Federal law requires Native American tribes to deduct and withdraw federal income taxes from money paid out to tribal members as a result of gambling proceeds generated by tribal casinos. Additionally, federal law contains certain reporting requirements for this area as well.
The facts underlying the Eleventh Circuit’s recent decision arose in 2005, when the IRS commenced an investigation into the Tribe’s tax withholdings. The IRS concluded that the Tribe had failed to comply with the federal income reporting requirements for Native American tribes. Following the investigation, the IRS Commissioner, in 2010, issued summonses for documents to several financial institutions where the Tribe maintained accounts. The Tribe resisted the summonses on multiple grounds, including tribal sovereign immunity.
The Eleventh Circuit rejected the Tribe’s argument that tribal sovereign immunity shielded if from IRS investigation.
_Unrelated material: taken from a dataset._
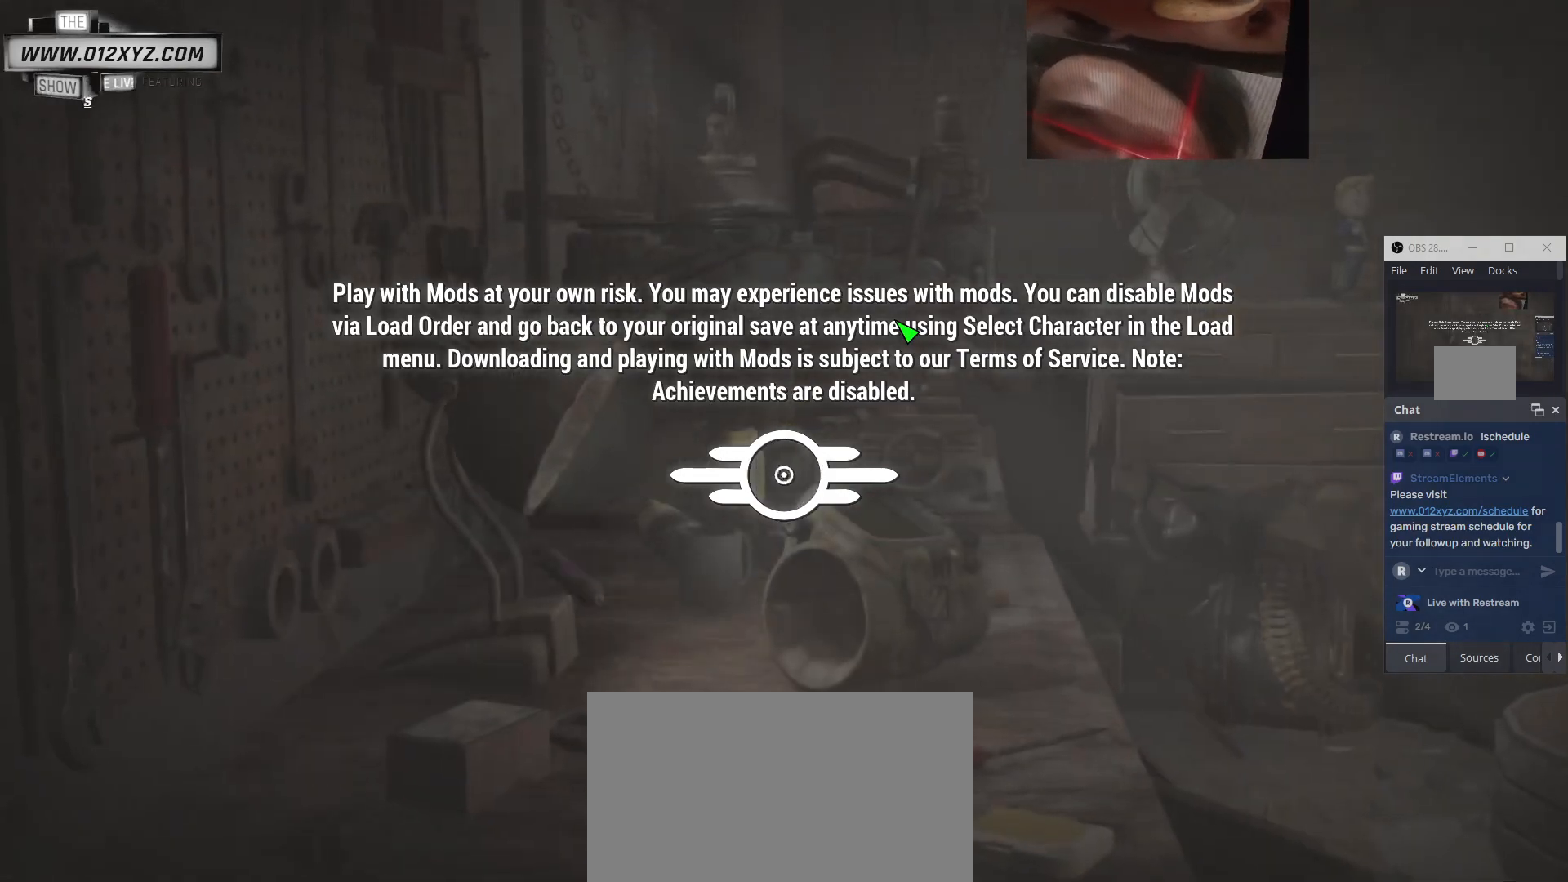
{"keys": [], "mouse": [], "events": []}
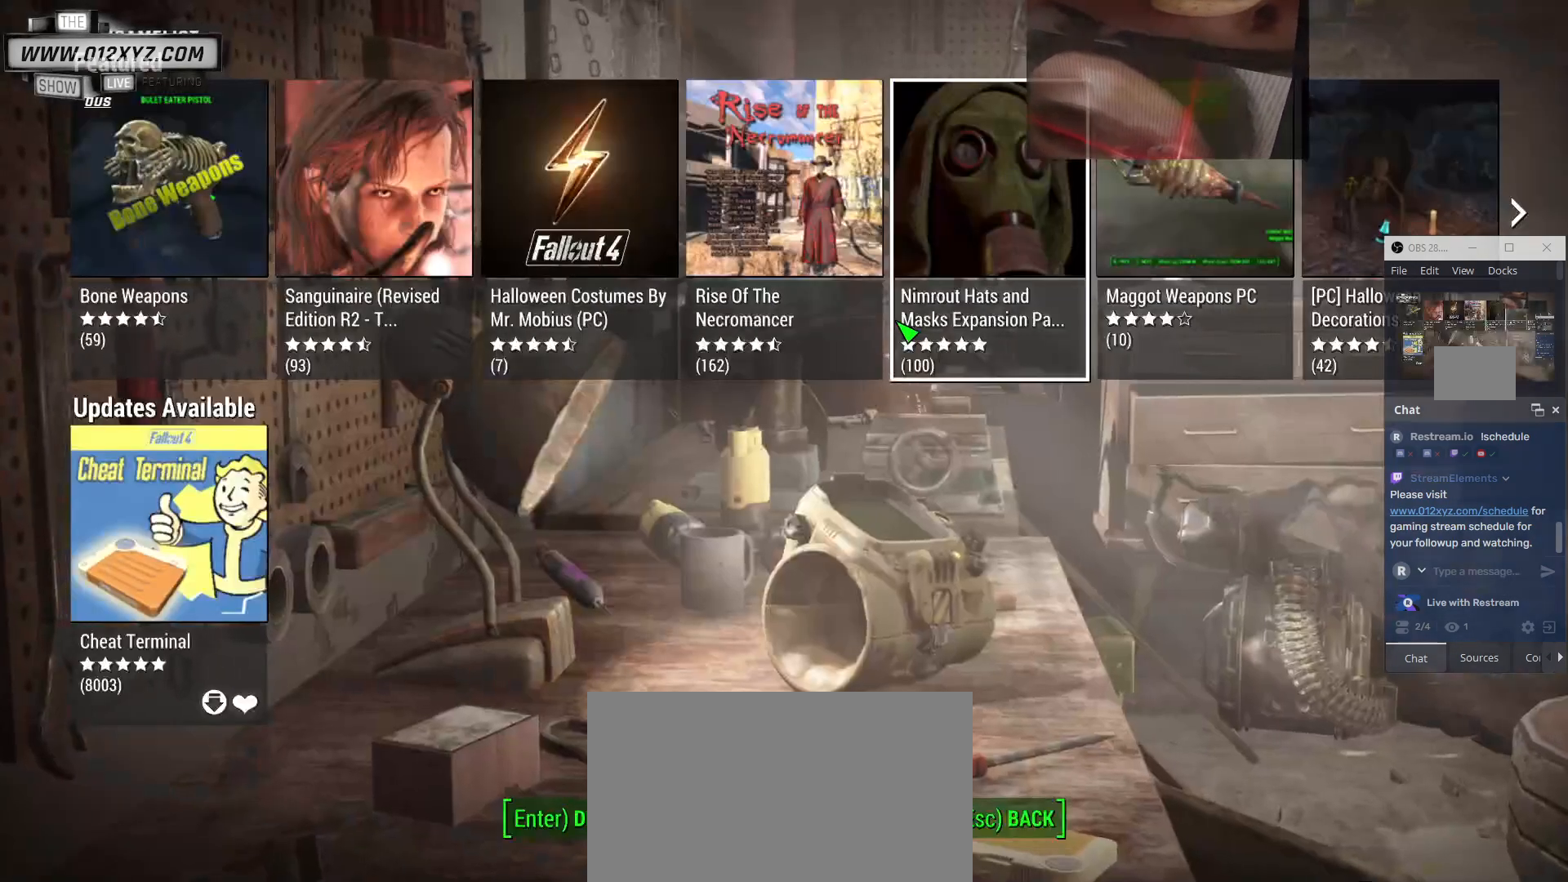
{"keys": [], "mouse": [], "events": []}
For one, the IRS summonses were not issued to the Tribe, but to third-party financial institutions that possessed financial information about the tribe. Moreover, even if the summonses were considered a suit against the Tribe itself, tribal sovereign immunity would still not preclude them. The Eleventh Circuit cited the Supreme Court’s perspective in United States v. U.S. Fidelity & Guar. Co. that what was once complete sovereign immunity for Native American tribes has waned into a custodial sovereign immunity “held” by the United States. Consequently, the Tribe “may not rely on tribal sovereign immunity to bar a suit by a superior sovereign.”